RECORDED INFORMATION:
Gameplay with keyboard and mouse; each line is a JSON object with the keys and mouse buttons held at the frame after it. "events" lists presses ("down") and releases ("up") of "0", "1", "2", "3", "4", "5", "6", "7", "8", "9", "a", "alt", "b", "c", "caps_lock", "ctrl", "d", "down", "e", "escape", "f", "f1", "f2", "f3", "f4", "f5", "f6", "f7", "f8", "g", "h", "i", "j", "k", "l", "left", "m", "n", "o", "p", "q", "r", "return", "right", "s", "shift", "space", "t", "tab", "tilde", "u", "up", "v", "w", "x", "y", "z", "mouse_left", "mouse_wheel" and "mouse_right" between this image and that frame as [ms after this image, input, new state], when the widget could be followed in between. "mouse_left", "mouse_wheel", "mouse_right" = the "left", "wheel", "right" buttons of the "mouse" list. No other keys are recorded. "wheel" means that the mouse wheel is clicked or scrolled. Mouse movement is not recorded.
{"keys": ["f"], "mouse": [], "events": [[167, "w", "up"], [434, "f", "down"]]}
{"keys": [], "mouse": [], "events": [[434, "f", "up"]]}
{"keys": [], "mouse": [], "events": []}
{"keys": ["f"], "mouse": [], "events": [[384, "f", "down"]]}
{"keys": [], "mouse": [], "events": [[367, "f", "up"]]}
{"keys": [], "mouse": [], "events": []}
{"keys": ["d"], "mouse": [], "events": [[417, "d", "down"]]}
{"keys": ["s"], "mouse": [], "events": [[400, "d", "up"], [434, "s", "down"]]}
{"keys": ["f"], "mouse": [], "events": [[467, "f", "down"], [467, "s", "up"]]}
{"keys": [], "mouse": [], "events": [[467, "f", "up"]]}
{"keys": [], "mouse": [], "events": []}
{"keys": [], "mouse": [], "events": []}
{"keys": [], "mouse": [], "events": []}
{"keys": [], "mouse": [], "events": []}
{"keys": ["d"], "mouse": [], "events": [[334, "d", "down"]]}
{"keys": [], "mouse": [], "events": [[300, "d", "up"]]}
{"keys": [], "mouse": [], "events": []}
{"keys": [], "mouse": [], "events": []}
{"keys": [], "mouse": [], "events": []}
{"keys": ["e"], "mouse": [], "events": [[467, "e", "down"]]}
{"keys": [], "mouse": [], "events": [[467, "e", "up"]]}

WORK TASK:
Each line above that carries the string "down" has to be returned.

PROBLEM SOLUTION:
Gameplay with keyboard and mouse; each line is a JSON object with the keys and mouse buttons held at the frame after it. "events" lists presses ("down") and releases ("up") of "0", "1", "2", "3", "4", "5", "6", "7", "8", "9", "a", "alt", "b", "c", "caps_lock", "ctrl", "d", "down", "e", "escape", "f", "f1", "f2", "f3", "f4", "f5", "f6", "f7", "f8", "g", "h", "i", "j", "k", "l", "left", "m", "n", "o", "p", "q", "r", "return", "right", "s", "shift", "space", "t", "tab", "tilde", "u", "up", "v", "w", "x", "y", "z", "mouse_left", "mouse_wheel" and "mouse_right" between this image and that frame as [ms after this image, input, new state], when the widget could be followed in between. "mouse_left", "mouse_wheel", "mouse_right" = the "left", "wheel", "right" buttons of the "mouse" list. No other keys are recorded. "wheel" means that the mouse wheel is clicked or scrolled. Mouse movement is not recorded.
{"keys": ["f"], "mouse": [], "events": [[167, "w", "up"], [434, "f", "down"]]}
{"keys": ["f"], "mouse": [], "events": [[384, "f", "down"]]}
{"keys": ["d"], "mouse": [], "events": [[417, "d", "down"]]}
{"keys": ["s"], "mouse": [], "events": [[400, "d", "up"], [434, "s", "down"]]}
{"keys": ["f"], "mouse": [], "events": [[467, "f", "down"], [467, "s", "up"]]}
{"keys": ["d"], "mouse": [], "events": [[334, "d", "down"]]}
{"keys": ["e"], "mouse": [], "events": [[467, "e", "down"]]}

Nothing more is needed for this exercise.